A 33-item survey was developed at our institution based on the NCCN guidelines. Additionally, practice recommendations and dedicated survivorship order sets were created based on the NCCN guidelines for positive response to survey questions. The survey addresses patient concerns regarding cardiac health, emotional health, cognitive function, fatigue and sleep, sexual function, endocrine function, general health, and preventative care since the completion of treatment. The survey was given to all head and neck cancer patients at their initial survivorship visit and was administered over a 9 month period of time. Results and identified concerns were reviewed during the survivorship visit and appropriate referrals were placed based on NCCN guidelines.

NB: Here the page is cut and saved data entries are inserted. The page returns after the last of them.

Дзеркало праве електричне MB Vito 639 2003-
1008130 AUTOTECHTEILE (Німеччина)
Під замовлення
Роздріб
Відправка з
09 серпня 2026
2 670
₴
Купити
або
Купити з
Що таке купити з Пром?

63 patients completed a survivorship visit and survey between September 2018 and June 2019. Tumor primary sites included oropharynx (55.6%), larynx (15.9%) and oral cavity (11.1%). Most patients were Caucasian (90.5%), male (68.3%), current or former smokers (58.8%), and HPV positive (55.6%). Over half had been treated with concurrent chemoradiotherapy (69.8%). Patients identified 0-13 concerns (mean 3.55) with 49% identifying only 0-2. Those who rated their health as excellent (n=5) had 0-4 concerns, good (n=48) 0-9 concerns, and fair (n=10) 0-13. No patients rated their health as poor. Concerns identified in greater than 15% of head and neck survivors included: fear of recurrence (39.7%), trouble remembering (25.4%), trouble staying or falling asleep (20.6%), slowed or trouble thinking (19%), persistent swelling (19%), weight concerns (19%), difficulty coping with diagnosis (17.5%), difficulty multitasking or concentrating (17.5%) not eating adequate fruits and vegetables (17.5%), and inability to stop or control worry (15.9%). 14% of patients have not re-established care with a PCP and 7.9% were not up to date on vaccines or wellness screenings. No significant differences in responses were found by gender or tumor HPV positivity.

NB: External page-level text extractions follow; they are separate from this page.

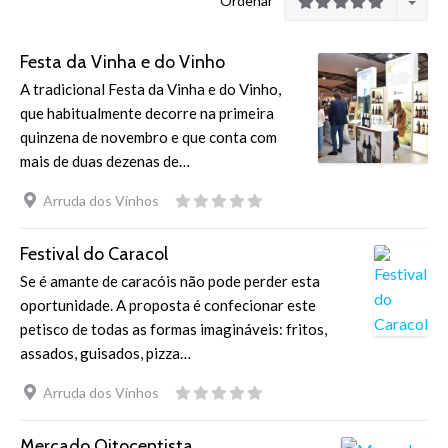
Ordenar
Festa da Vinha e do Vinho
A tradicional Festa da Vinha e do Vinho,
que habitualmente decorre na primeira
quinzena de novembro e que conta com
mais de duas dezenas de…
Arruda dos Vinhos
Festival do Caracol
Se é amante de caracóis não pode perder esta
oportunidade. A proposta é confecionar este
petisco de todas as formas imagináveis: fritos,
assados, guisados, pizza…
Arruda dos Vinhos
Mercado Oitocentista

Common areas of concern can be identified by survey among head and neck cancer survivors. Direct treatment-related concerns, such as persistent swelling (lymphedema), weight concerns, or not eating adequate fruits and vegetables are somewhat expected as patients recover from treatment-induced toxicities. However, emotional health and cognitive function were areas of significant patient concern highlighting the need for ongoing psychosocial assessments beyond the completion of therapy. Future research is planned to assess the changing concerns of survivors over time.